PASSAGE SHOWN
- Opening Delimiter -

Hello, Gentle Readers,

Have any of you all written flash romance fiction? I read about an editor whose father was a ‘traveling minister.’ In Oklahoma mountain-speak, that means a revival/tent preacher. I was at the keyboard immediately and just 4 days later, I sent it in to a Flash F house.


This was another story about the deep south of Oklahoma. It’s about the Book of Revelations’ creating a runaway marriage. In 1,000 words.

I don’t think it’s my normal editors’ dream submission. Might be too … weird. What do you think?


After thinking it over I submitted it as Mainstream Flash Fiction, for a similar reason.  Although it did have a happy ending, the Book of Revelations and an Oklahoma Tent Revival aren’t the near-slapstick fare that sometimes hits the Romance shelf these days.  Not much snappy dialogue, either, because people talk very slowly down there, especially the folks below the poverty line who go to revivals.



Plenty of accurate dialogue and local color went into this 4-page story. Grit and realism…


Technique-wise, I wrote in Close/Limited Omniscience, 3rd person.  I broke the pov into two scenes, making the heroine start the story.  I made sure to use her name in the first sentence, too, to avoid any reader confusion.  The girl, Liddie, was talking from her world.

- Closing Delimiter -

GIVEN DATA
- Opening Delimiter -

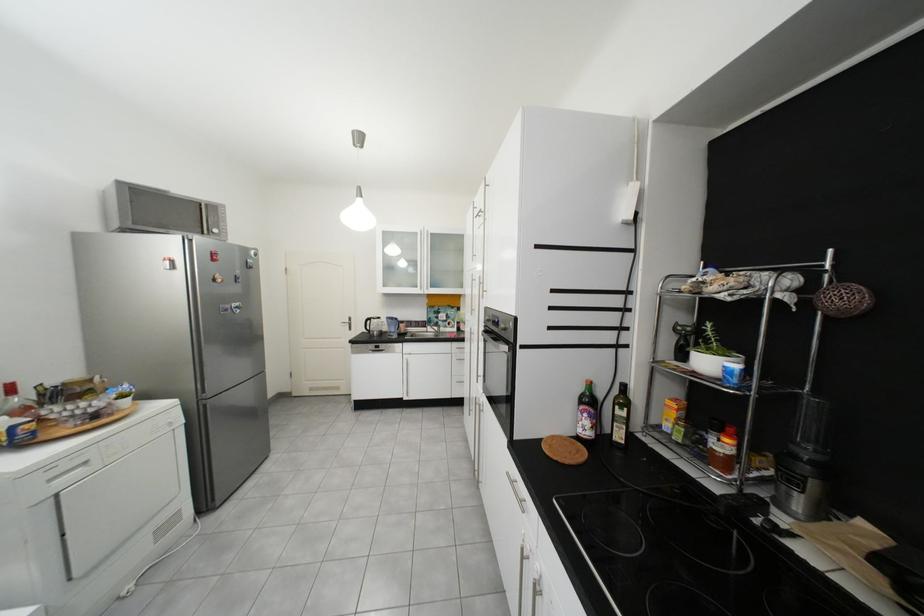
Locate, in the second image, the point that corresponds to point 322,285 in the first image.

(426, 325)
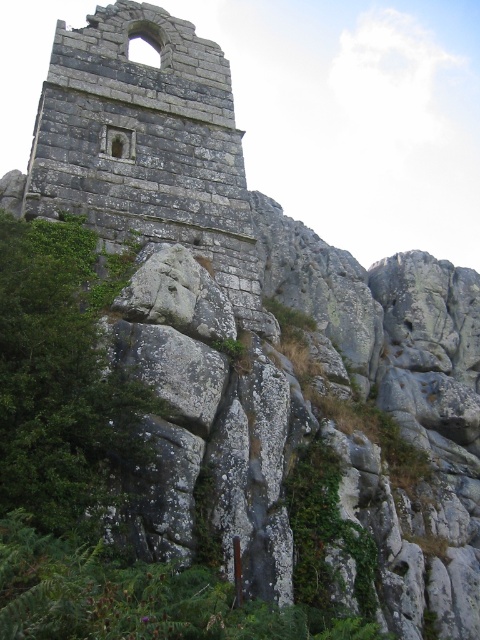
Question: Is rusty stone ruins at center thinner than green leafy tree at lower left?

Choices:
 (A) no
 (B) yes

Answer: (A)

Question: Which of the following is the closest to the observer?

Choices:
 (A) (92, 150)
 (B) (17, 424)

Answer: (B)

Question: Does rusty stone ruins at center have a lesser width compared to green leafy tree at lower left?

Choices:
 (A) no
 (B) yes

Answer: (A)

Question: Does rusty stone ruins at center have a greater width compared to green leafy tree at lower left?

Choices:
 (A) yes
 (B) no

Answer: (A)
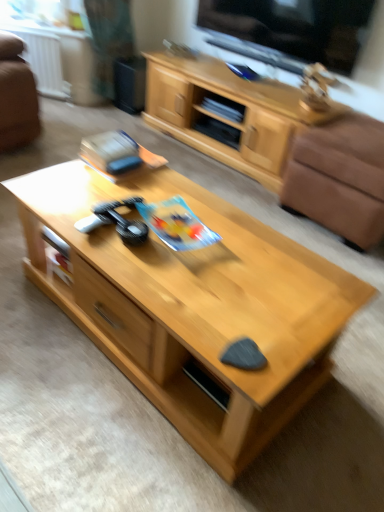
Identify the location of free spot above light wood coffee table at center (from a real-world perspective). (187, 230).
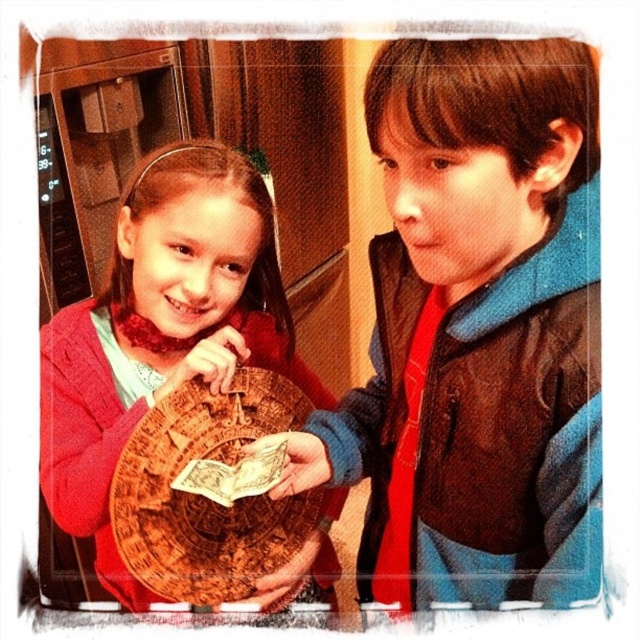
Question: Is blue fleece jacket at upper right above matte brown wooden puzzle at center?

Choices:
 (A) no
 (B) yes

Answer: (B)

Question: Does matte brown wooden puzzle at center have a larger size compared to wooden puzzle piece at center?

Choices:
 (A) no
 (B) yes

Answer: (B)

Question: Among these objects, which one is nearest to the camera?

Choices:
 (A) matte brown wooden puzzle at center
 (B) blue fleece jacket at upper right
 (C) wooden puzzle piece at center

Answer: (B)

Question: Which object is the farthest from the matte brown wooden puzzle at center?

Choices:
 (A) blue fleece jacket at upper right
 (B) wooden puzzle piece at center

Answer: (A)

Question: Is matte brown wooden puzzle at center wider than wooden puzzle piece at center?

Choices:
 (A) no
 (B) yes

Answer: (B)

Question: Which object is farther from the camera taking this photo?

Choices:
 (A) matte brown wooden puzzle at center
 (B) wooden puzzle piece at center

Answer: (B)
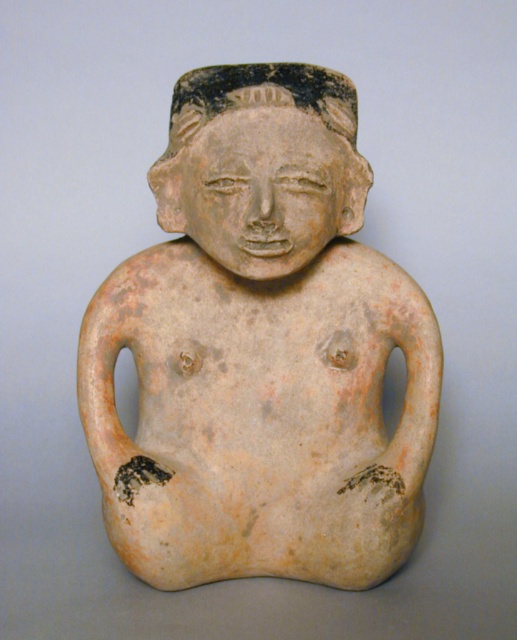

- Closing Delimiter -

INSTRUCTIONS
[1] Quote the post about writing flash fiction, everything from "After thinking it" down to "from her world.".
[2] Extend the post about writing a tent-revival flash story, beginning right after its final sentence.

RESPONSES TO THE TASKS
[1]
After thinking it over I submitted it as Mainstream Flash Fiction, for a similar reason.  Although it did have a happy ending, the Book of Revelations and an Oklahoma Tent Revival aren’t the near-slapstick fare that sometimes hits the Romance shelf these days.  Not much snappy dialogue, either, because people talk very slowly down there, especially the folks below the poverty line who go to revivals.



Plenty of accurate dialogue and local color went into this 4-page story. Grit and realism…


Technique-wise, I wrote in Close/Limited Omniscience, 3rd person.  I broke the pov into two scenes, making the heroine start the story.  I made sure to use her name in the first sentence, too, to avoid any reader confusion.  The girl, Liddie, was talking from her world.

[2]
Next section was ‘his.’  It clearly began with his name, immediately, and his masculine country voice was doing the talking.


Romance novelist Christie Craig emphasizes that characters should sound whatever sex you’ve written them to be.  This was easy, because the action/plot had clarified that he was financially stable and she wasn’t.  That he was a farmer and she was a preacher’s daughter.  And so on (as my Chinese students said).


The hero’s section was more cheerful, too, and easier to write; I’d gone through all their tribulations already.  SPOILER FOLLOWS.

Now the happy couple was just sailing along together.


This was actually hard work.  I didn’t have to do much research, but it called for remembering things I wanted to just forget — like the harshness and narrow-minded people we all run across.


Therefore,  I’ll be glad to write a flippant, cheery Regency romance now!